NEWARK – A partnership between Worcester County and the private sector to convert decomposing trash into a renewable energy source will come to fruition early next month when the ribbon is cut on a methane power plant at the county’s central landfill in Newark.
County officials partnered with Baltimore-based Curtis Engine, a major regional power solutions generation company, on the development of the methane gas-to-electric power conversion plant. The concept is to convert methane gas created by decomposing trash in the landfill to a renewable energy source. The plant will extract methane gas, which occurs when garbage decomposes in a landfill, process it, and convert it to a viable electrical energy source.
Creating a methane conversion plant at Worcester’s central landfill in Newark has been discussed for years, but is now becoming a reality with the county’s partnership with Curtis Engine. The new power plant will begin operation next month with a ribbon-cutting ceremony set for July 9 at the landfill. A second generator is scheduled to come on line sometime this fall with a third generator set to be installed at the site in early 2009.
When completed, the plant will generate an estimated three megawatts of electrical power, which is enough to supply electricity to roughly 2,700 homes in Worcester County, or roughly the same number of homes in Snow Hill. In addition, any excess electricity generated by the plant will be sold to the Old Dominion Electric Cooperative, a wholesale energy company supplying electric power to co-ops in Maryland, Delaware and Virginia.

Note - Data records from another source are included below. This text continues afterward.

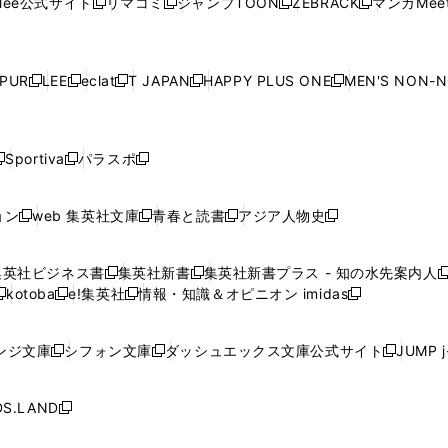
ee公式サイト
リマコミ
ジャンプTOON
ZEBRACK
マンガMeet
く
新
新
新
新
ィ
ィ
ィ
ィ
ィ
ウ
で
ウ
で
ウ
で
ウ
し
し
し
し
ン
ン
ン
ン
ン
で
開
で
開
で
開
で
い
い
い
い
ド
ド
ド
ド
ド
開
く
開
く
開
く
開
ウ
ウ
ウ
ウ
ウ
ウ
ウ
ウ
ウ
PUR
LEE
eclat
T JAPAN
HAPPY PLUS ONE
MEN'S NON-
く
く
く
く
新
新
新
新
新
ィ
ィ
ィ
ィ
で
で
で
で
で
し
し
し
し
し
ン
ン
ン
ン
開
開
開
開
開
い
い
い
い
い
ド
ド
ド
ド
く
く
く
く
く
ウ
ウ
ウ
ウ
ウ
ウ
ウ
ウ
ウ
Sportiva
パラスポ
新
新
ィ
ィ
ィ
ィ
ィ
で
で
で
で
し
し
し
ン
ン
ン
ン
ン
開
開
開
開
い
い
い
ド
ド
ド
ド
ド
ョン
web 集英社文庫
青春と読書
アジア人物史
く
く
く
く
新
新
新
新
ウ
ウ
ウ
ウ
ウ
ウ
ウ
ウ
し
し
し
し
ィ
ィ
ィ
で
で
で
で
で
い
い
い
い
ン
ン
ン
集英社ビジネス書
集英社新書
集英社新書プラス - 知の水先案内人
開
開
開
開
開
新
新
新
ウ
ウ
ウ
ウ
ド
ド
ド
kotoba
e!集英社
情報・知識＆オピニオン imidas
く
く
く
く
く
新
し
新
し
新
ィ
ィ
ィ
ィ
ウ
ウ
ウ
し
し
い
し
い
し
ン
ン
ン
ン
で
で
で
い
い
ウ
い
ウ
い
ド
ド
ド
ド
ンジ文庫
シフォン文庫
ダッシュエックス文庫公式サイト
JUMP 
開
開
開
新
新
新
ウ
ウ
ィ
ウ
ィ
ウ
ウ
ウ
ウ
ウ
く
く
く
し
し
し
ィ
ィ
ン
ィ
ン
ィ
で
で
で
で
い
い
い
ン
ン
ド
ン
ド
ン
S.LAND
開
開
開
開
新
ウ
ウ
ウ
ド
ド
ウ
ド
ウ
ド
く
く
く
く
し
ィ
ィ
ィ
ウ
ウ
で
ウ
で
ウ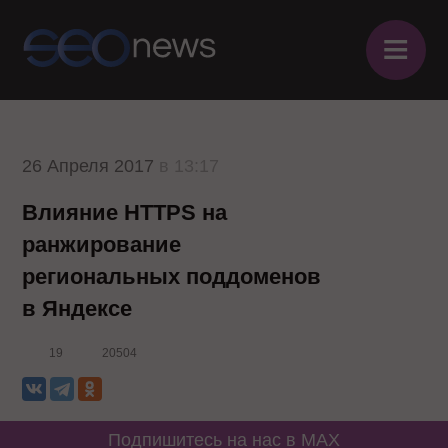
≡
26 Апреля 2017
в 13:17
Влияние HTTPS на
ранжирование
региональных поддоменов
в Яндексе
19
20504
Подпишитесь на нас в MAX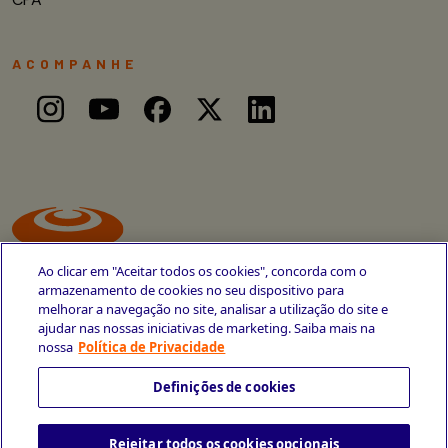
ACOMPANHE
Ao clicar em "Aceitar todos os cookies", concorda com o
armazenamento de cookies no seu dispositivo para
melhorar a navegação no site, analisar a utilização do site e
ajudar nas nossas iniciativas de marketing. Saiba mais na
Avenida Cais do Apolo, 77
nossa
Política de Privacidade
Recife - PE
CEP 50030-220
Definições de cookies
+55 81 3419-6700
Rejeitar todos os cookies opcionais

County officials this week said the methane gas to electric power represents a win-win situation for everyone involved in that it creates renewable energy from an existing source.
“We are excited to partner with Curtis Engine to be able to use methane gas produced at the landfill for an environmental benefit,” said County Commission President Virgil Shockley. “This project will supply electricity to our regional power grid, helping to reduce our dependence on foreign oil and keep our overall energy costs as low as possible.”
Shockley said the methane gas produced at the landfill has been an untapped resource for years.
“We are taking a process that occurs naturally at landfills and using it to our advantage,” he said. “Instead of it being released to the detriment of the atmosphere, this gas will supply clean energy to the area.”
For its part, Curtis Engine is proud to be partnering with Worcester County on the cutting edge project.
“We take pride in being one of the pioneers of green energy resources and are honored to be in partnership with Worcester County to bring renewable energy to Maryland’s Eastern Shore.”